1957 - US Customs officials seized 520 copies of Allen Ginsberg's poem Howl as obscene, bringing charges against its publisher Lawrence Ferlinghetti and his business, San Francisco's iconic City Lights Bookstore, for publishing it.

1958 - Canada's legendary jet fighter, the Avro Arrow, made its debut flight.

1969 - During their honeymoon, John Lennon and Yoko Ono held their first Bed-In for Peace in the Hilton Hotel in Amsterdam; a publicity stunt designed to exploit media interest in their recent marriage, it lasted until the end of March.

1975 - Saudi Arabia's King Faisal was shot and killed by his nephew Faisal bin Musa'id, who was immediately captured, declared mentally ill, found guilty of regicide, and beheaded in Riyadh in June; the King was succeeded by his half-brother Khalid.
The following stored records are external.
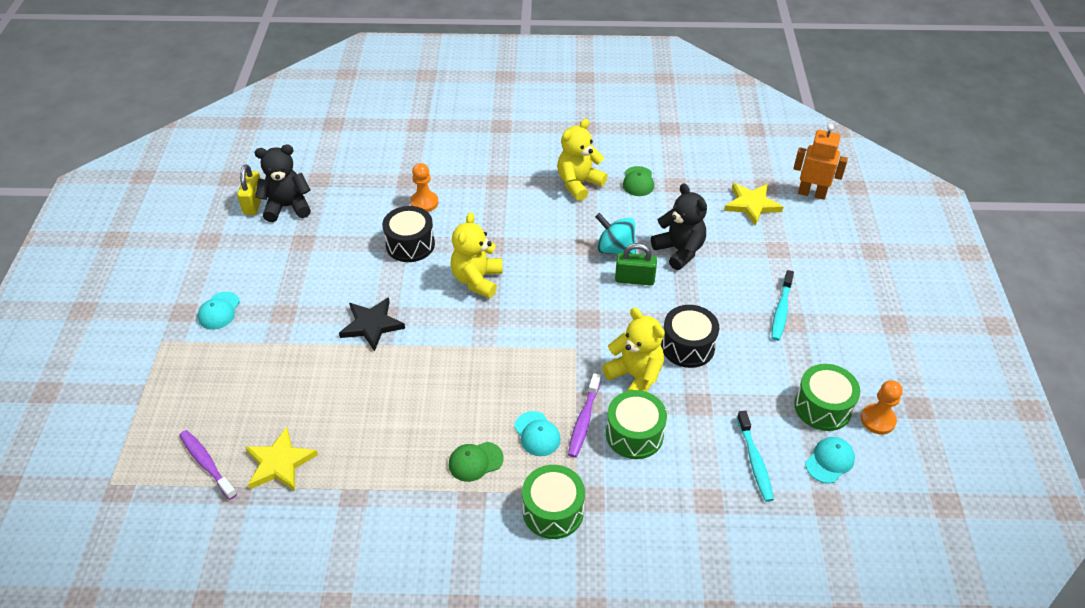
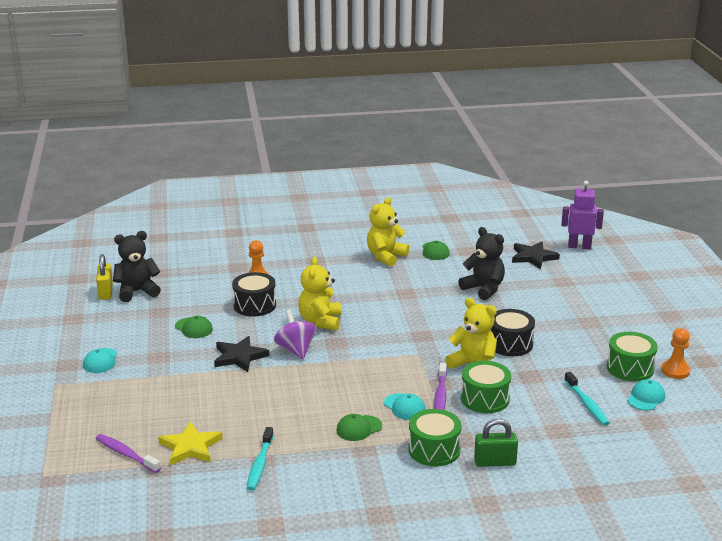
camera: 10 degrees left, 20 degrees down
(333, 272) = (194, 328): none -> green cap
(437, 322) = (295, 350): none -> purple spinning top
(615, 249) = (430, 293): turquoise spinning top -> none
(634, 279) = (453, 309): green padlock -> green padlock (495, 462)
(751, 205) = (533, 257): yellow star -> black star
(781, 310) = (578, 316): turquoise toothbrush -> turquoise toothbrush (260, 464)
(811, 193) = (579, 246): orange robot -> purple robot

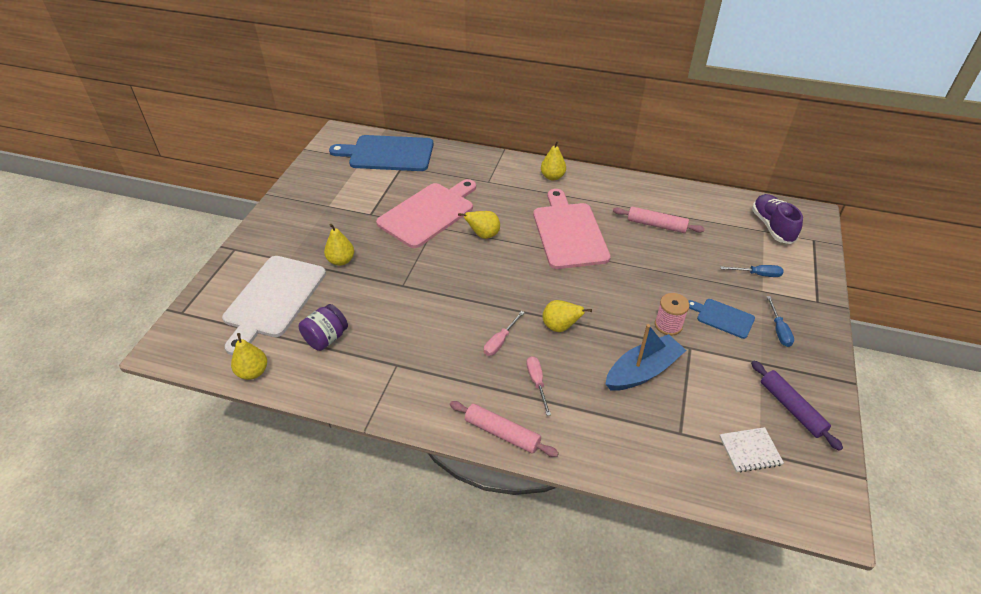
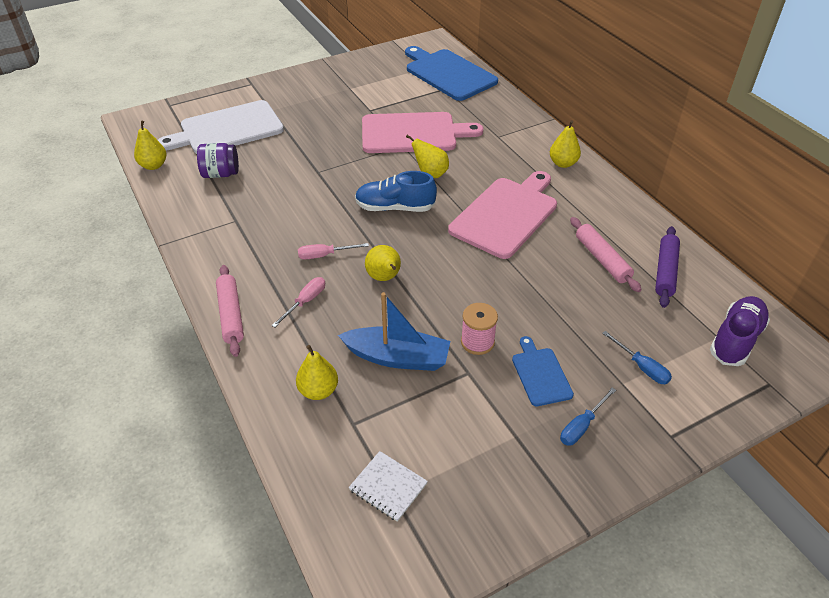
camera: 45 degrees right, 0 degrees up
(341, 260) = (303, 130): yellow pear -> yellow pear (318, 391)
(496, 274) = (395, 207): none -> blue shoe
(791, 408) = (482, 492): purple rolling pin -> purple rolling pin (665, 271)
1979 - The first fully functional space shuttle orbiter, Columbia, was delivered to the John F. Kennedy Space Center to be prepared for its first launch.

1988 - The Candle Demonstration in Bratislava was the first mass demonstration of the 1980s against the communist regime in the former Czechoslovakia; it is commemorated today in Slovakia as the Struggle for Human Rights Day.

1990 - A fire set by Julio González at the illegal Happy Land social club in the Bronx killed 87 people, many of them Hondurans celebrating Carnival.

2006 - During the Capitol Hill massacre Kyle Aaron Huff killed six people before taking his own life at a party in Seattle's Capitol Hill neighborhood; it was one of the largest crime scenes that city had ever seen.